Stored data entries
===

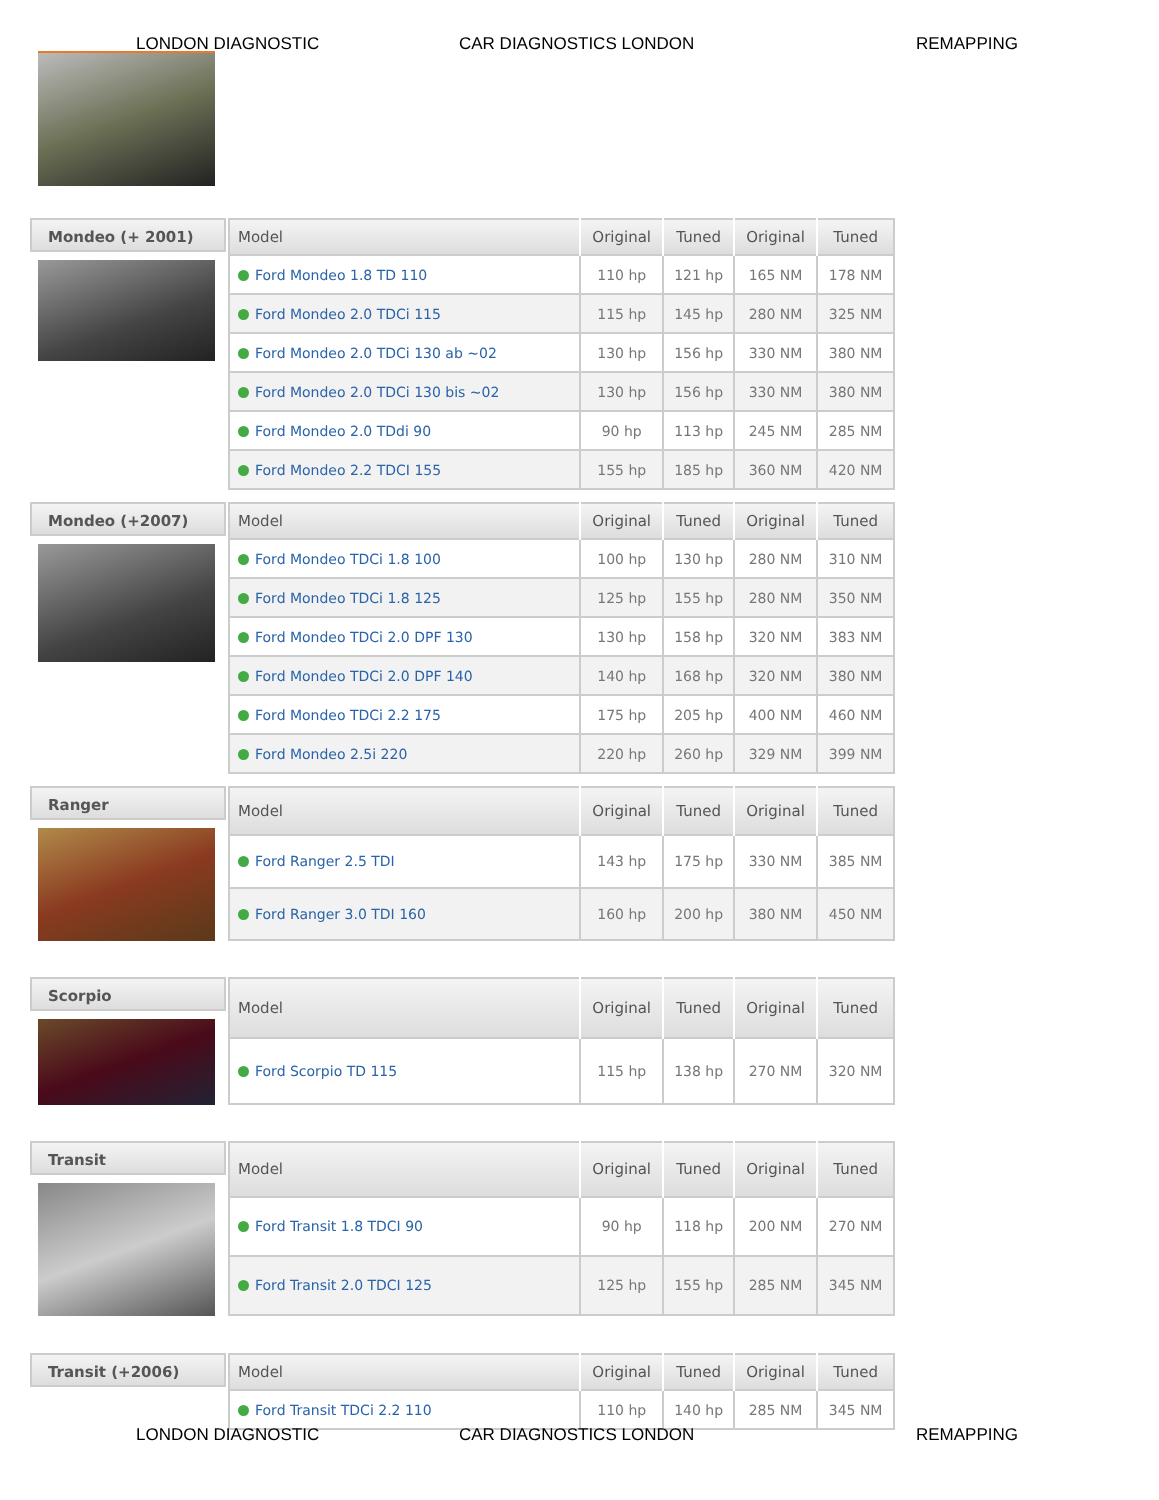LONDON DIAGNOSTIC CAR DIAGNOSTICS LONDON REMAPPING
Mondeo (+ 2001)
| Model | Original | Tuned | Original | Tuned |
| --- | --- | --- | --- | --- |
| Ford Mondeo 1.8 TD 110 | 110 hp | 121 hp | 165 NM | 178 NM |
| Ford Mondeo 2.0 TDCi 115 | 115 hp | 145 hp | 280 NM | 325 NM |
| Ford Mondeo 2.0 TDCi 130 ab ~02 | 130 hp | 156 hp | 330 NM | 380 NM |
| Ford Mondeo 2.0 TDCi 130 bis ~02 | 130 hp | 156 hp | 330 NM | 380 NM |
| Ford Mondeo 2.0 TDdi 90 | 90 hp | 113 hp | 245 NM | 285 NM |
| Ford Mondeo 2.2 TDCI 155 | 155 hp | 185 hp | 360 NM | 420 NM |
Mondeo (+2007)
| Model | Original | Tuned | Original | Tuned |
| --- | --- | --- | --- | --- |
| Ford Mondeo TDCi 1.8 100 | 100 hp | 130 hp | 280 NM | 310 NM |
| Ford Mondeo TDCi 1.8 125 | 125 hp | 155 hp | 280 NM | 350 NM |
| Ford Mondeo TDCi 2.0 DPF 130 | 130 hp | 158 hp | 320 NM | 383 NM |
| Ford Mondeo TDCi 2.0 DPF 140 | 140 hp | 168 hp | 320 NM | 380 NM |
| Ford Mondeo TDCi 2.2 175 | 175 hp | 205 hp | 400 NM | 460 NM |
| Ford Mondeo 2.5i 220 | 220 hp | 260 hp | 329 NM | 399 NM |
Ranger
| Model | Original | Tuned | Original | Tuned |
| --- | --- | --- | --- | --- |
| Ford Ranger 2.5 TDI | 143 hp | 175 hp | 330 NM | 385 NM |
| Ford Ranger 3.0 TDI 160 | 160 hp | 200 hp | 380 NM | 450 NM |
Scorpio
| Model | Original | Tuned | Original | Tuned |
| --- | --- | --- | --- | --- |
| Ford Scorpio TD 115 | 115 hp | 138 hp | 270 NM | 320 NM |
Transit
| Model | Original | Tuned | Original | Tuned |
| --- | --- | --- | --- | --- |
| Ford Transit 1.8 TDCI 90 | 90 hp | 118 hp | 200 NM | 270 NM |
| Ford Transit 2.0 TDCI 125 | 125 hp | 155 hp | 285 NM | 345 NM |
Transit (+2006)
| Model | Original | Tuned | Original | Tuned |
| --- | --- | --- | --- | --- |
| Ford Transit TDCi 2.2 110 | 110 hp | 140 hp | 285 NM | 345 NM |
LONDON DIAGNOSTIC CAR DIAGNOSTICS LONDON REMAPPING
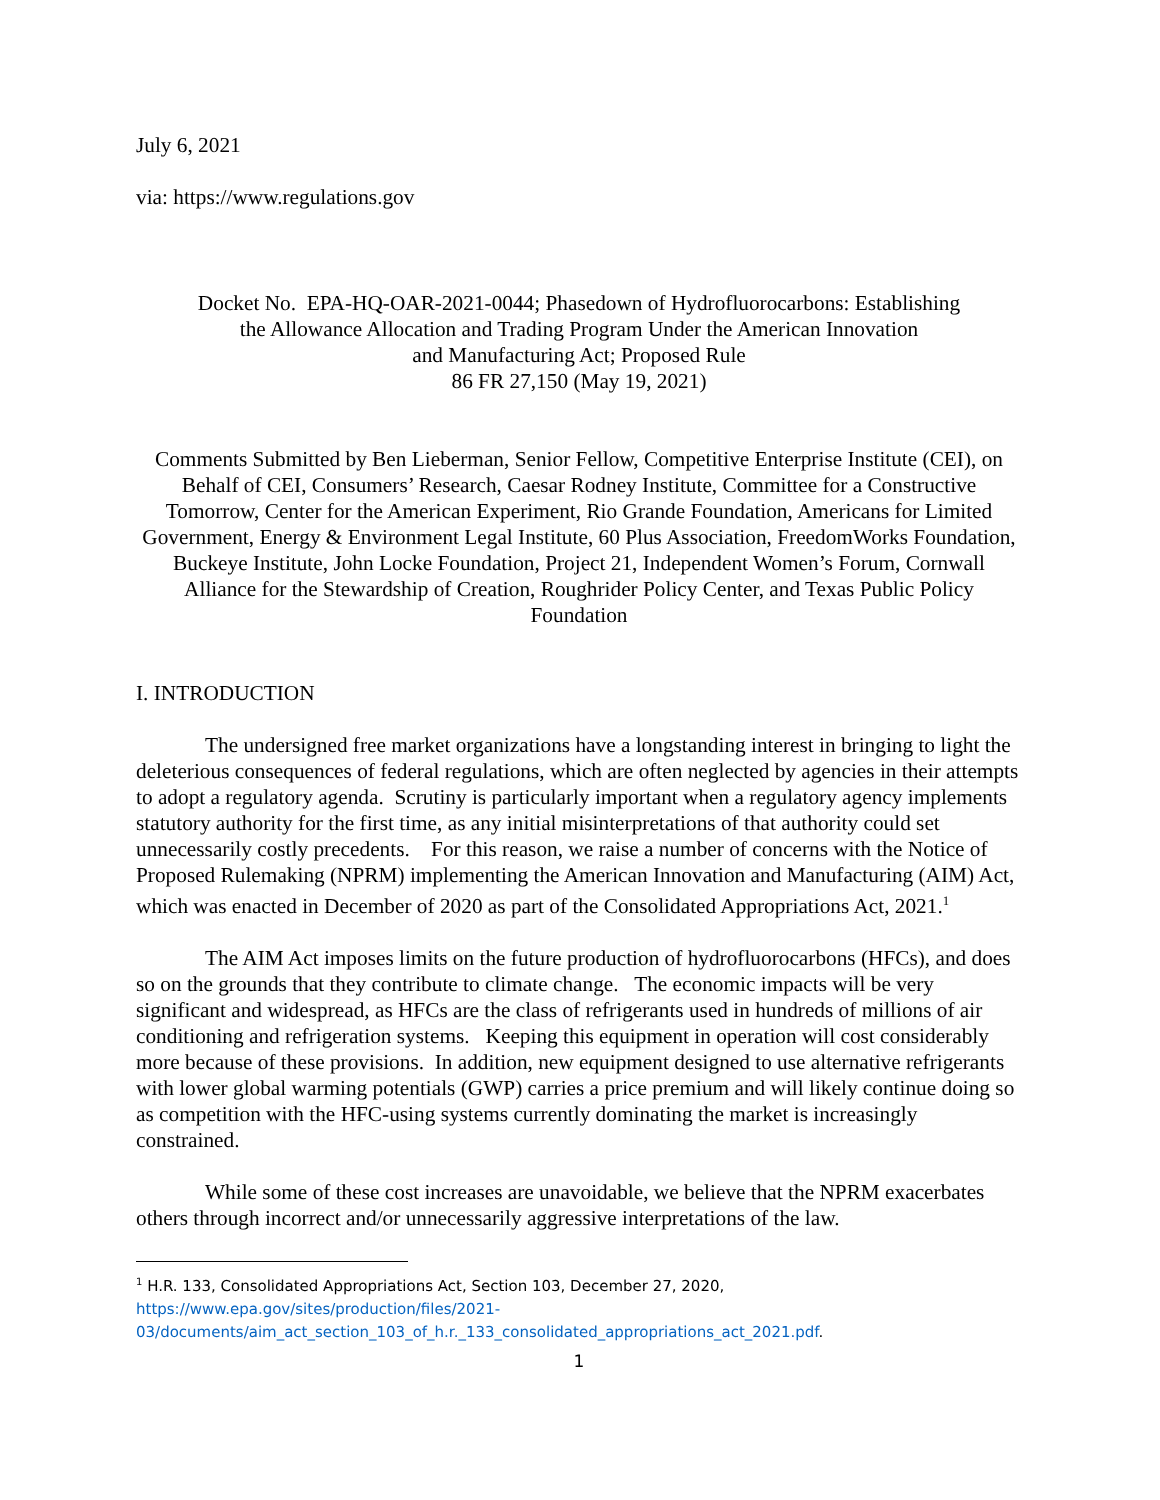July 6, 2021
via: https://www.regulations.gov
Docket No. EPA-HQ-OAR-2021-0044; Phasedown of Hydrofluorocarbons: Establishing
the Allowance Allocation and Trading Program Under the American Innovation
and Manufacturing Act; Proposed Rule
86 FR 27,150 (May 19, 2021)
Comments Submitted by Ben Lieberman, Senior Fellow, Competitive Enterprise Institute (CEI), on Behalf of CEI, Consumers’ Research, Caesar Rodney Institute, Committee for a Constructive Tomorrow, Center for the American Experiment, Rio Grande Foundation, Americans for Limited Government, Energy & Environment Legal Institute, 60 Plus Association, FreedomWorks Foundation, Buckeye Institute, John Locke Foundation, Project 21, Independent Women’s Forum, Cornwall Alliance for the Stewardship of Creation, Roughrider Policy Center, and Texas Public Policy Foundation
I. INTRODUCTION
The undersigned free market organizations have a longstanding interest in bringing to light the deleterious consequences of federal regulations, which are often neglected by agencies in their attempts to adopt a regulatory agenda. Scrutiny is particularly important when a regulatory agency implements statutory authority for the first time, as any initial misinterpretations of that authority could set unnecessarily costly precedents. For this reason, we raise a number of concerns with the Notice of Proposed Rulemaking (NPRM) implementing the American Innovation and Manufacturing (AIM) Act, which was enacted in December of 2020 as part of the Consolidated Appropriations Act, 2021.<sup>1</sup>
The AIM Act imposes limits on the future production of hydrofluorocarbons (HFCs), and does so on the grounds that they contribute to climate change. The economic impacts will be very significant and widespread, as HFCs are the class of refrigerants used in hundreds of millions of air conditioning and refrigeration systems. Keeping this equipment in operation will cost considerably more because of these provisions. In addition, new equipment designed to use alternative refrigerants with lower global warming potentials (GWP) carries a price premium and will likely continue doing so as competition with the HFC-using systems currently dominating the market is increasingly constrained.
While some of these cost increases are unavoidable, we believe that the NPRM exacerbates others through incorrect and/or unnecessarily aggressive interpretations of the law.
<sup>1</sup> H.R. 133, Consolidated Appropriations Act, Section 103, December 27, 2020, https://www.epa.gov/sites/production/files/2021-03/documents/aim_act_section_103_of_h.r._133_consolidated_appropriations_act_2021.pdf.
1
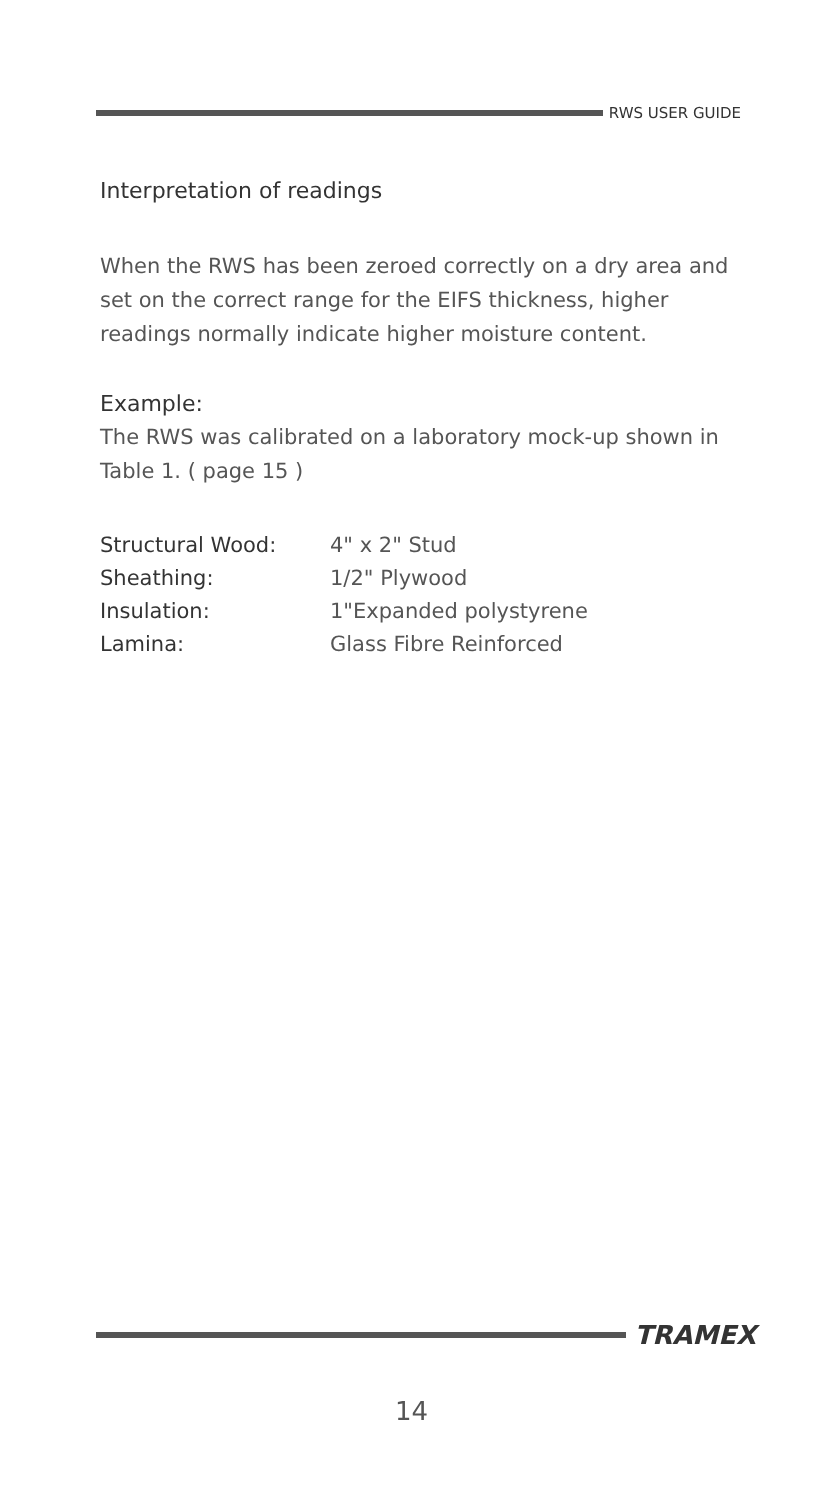RWS USER GUIDE
Interpretation of readings
When the RWS has been zeroed correctly on a dry area and set on the correct range for the EIFS thickness, higher readings normally indicate higher moisture content.
Example:
The RWS was calibrated on a laboratory mock-up shown in Table 1. ( page 15 )
| Structural Wood: | 4" x 2" Stud |
| Sheathing: | 1/2" Plywood |
| Insulation: | 1"Expanded polystyrene |
| Lamina: | Glass Fibre Reinforced |
TRAMEX
14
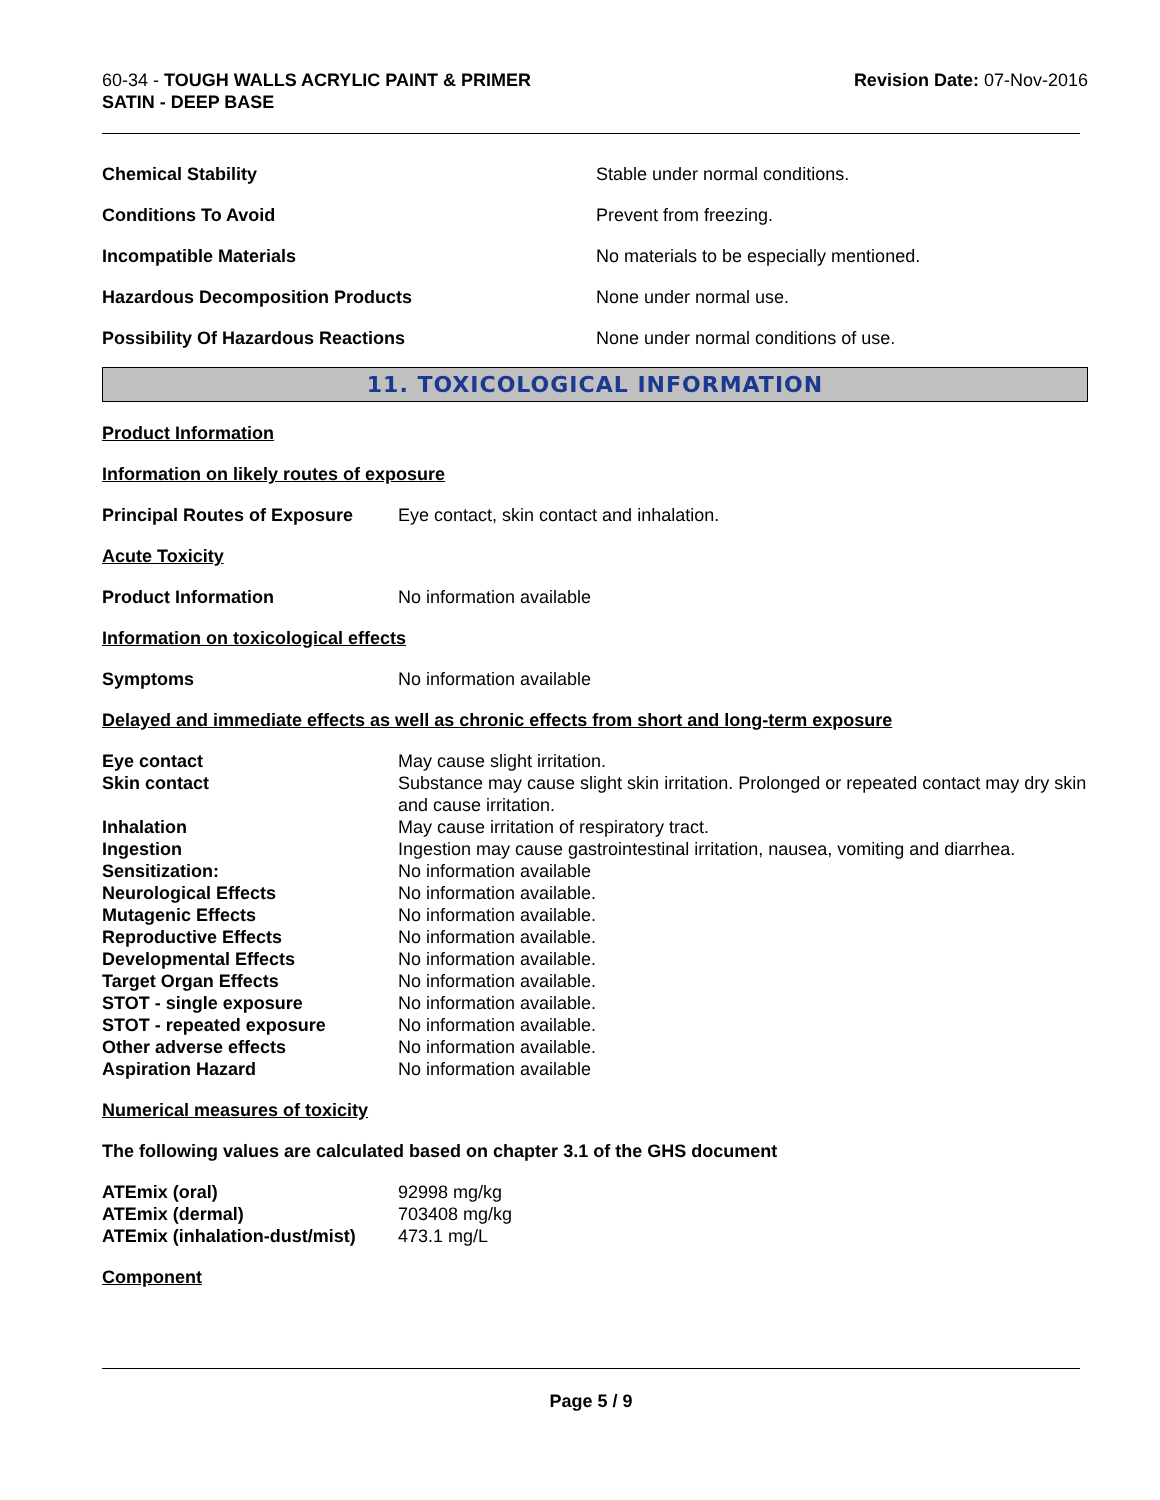60-34 - TOUGH WALLS ACRYLIC PAINT & PRIMER
SATIN - DEEP BASE
Revision Date: 07-Nov-2016
| Chemical Stability | Stable under normal conditions. |
| Conditions To Avoid | Prevent from freezing. |
| Incompatible Materials | No materials to be especially mentioned. |
| Hazardous Decomposition Products | None under normal use. |
| Possibility Of Hazardous Reactions | None under normal conditions of use. |
11. TOXICOLOGICAL INFORMATION
Product Information
Information on likely routes of exposure
Principal Routes of Exposure Eye contact, skin contact and inhalation.
Acute Toxicity
Product Information No information available
Information on toxicological effects
Symptoms No information available
Delayed and immediate effects as well as chronic effects from short and long-term exposure
| Eye contact | May cause slight irritation. |
| Skin contact | Substance may cause slight skin irritation. Prolonged or repeated contact may dry skin and cause irritation. |
| Inhalation | May cause irritation of respiratory tract. |
| Ingestion | Ingestion may cause gastrointestinal irritation, nausea, vomiting and diarrhea. |
| Sensitization: | No information available |
| Neurological Effects | No information available. |
| Mutagenic Effects | No information available. |
| Reproductive Effects | No information available. |
| Developmental Effects | No information available. |
| Target Organ Effects | No information available. |
| STOT - single exposure | No information available. |
| STOT - repeated exposure | No information available. |
| Other adverse effects | No information available. |
| Aspiration Hazard | No information available |
Numerical measures of toxicity
The following values are calculated based on chapter 3.1 of the GHS document
| ATEmix (oral) | 92998 mg/kg |
| ATEmix (dermal) | 703408 mg/kg |
| ATEmix (inhalation-dust/mist) | 473.1 mg/L |
Component
Page 5 / 9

===

**WHAT YOU WILL DO**
Skip every picture, and restate word for word only the lines above from the line containing "NM | 399 NM |" to the line containing "I. INTRODUCTION", both of them included.

**RESPONSE TO THIS TASK**
| Ford Mondeo 2.5i 220 | 220 hp | 260 hp | 329 NM | 399 NM |
Ranger
| Model | Original | Tuned | Original | Tuned |
| --- | --- | --- | --- | --- |
| Ford Ranger 2.5 TDI | 143 hp | 175 hp | 330 NM | 385 NM |
| Ford Ranger 3.0 TDI 160 | 160 hp | 200 hp | 380 NM | 450 NM |
Scorpio
| Model | Original | Tuned | Original | Tuned |
| --- | --- | --- | --- | --- |
| Ford Scorpio TD 115 | 115 hp | 138 hp | 270 NM | 320 NM |
Transit
| Model | Original | Tuned | Original | Tuned |
| --- | --- | --- | --- | --- |
| Ford Transit 1.8 TDCI 90 | 90 hp | 118 hp | 200 NM | 270 NM |
| Ford Transit 2.0 TDCI 125 | 125 hp | 155 hp | 285 NM | 345 NM |
Transit (+2006)
| Model | Original | Tuned | Original | Tuned |
| --- | --- | --- | --- | --- |
| Ford Transit TDCi 2.2 110 | 110 hp | 140 hp | 285 NM | 345 NM |
LONDON DIAGNOSTIC CAR DIAGNOSTICS LONDON REMAPPING
July 6, 2021
via: https://www.regulations.gov
Docket No. EPA-HQ-OAR-2021-0044; Phasedown of Hydrofluorocarbons: Establishing
the Allowance Allocation and Trading Program Under the American Innovation
and Manufacturing Act; Proposed Rule
86 FR 27,150 (May 19, 2021)
Comments Submitted by Ben Lieberman, Senior Fellow, Competitive Enterprise Institute (CEI), on Behalf of CEI, Consumers’ Research, Caesar Rodney Institute, Committee for a Constructive Tomorrow, Center for the American Experiment, Rio Grande Foundation, Americans for Limited Government, Energy & Environment Legal Institute, 60 Plus Association, FreedomWorks Foundation, Buckeye Institute, John Locke Foundation, Project 21, Independent Women’s Forum, Cornwall Alliance for the Stewardship of Creation, Roughrider Policy Center, and Texas Public Policy Foundation
I. INTRODUCTION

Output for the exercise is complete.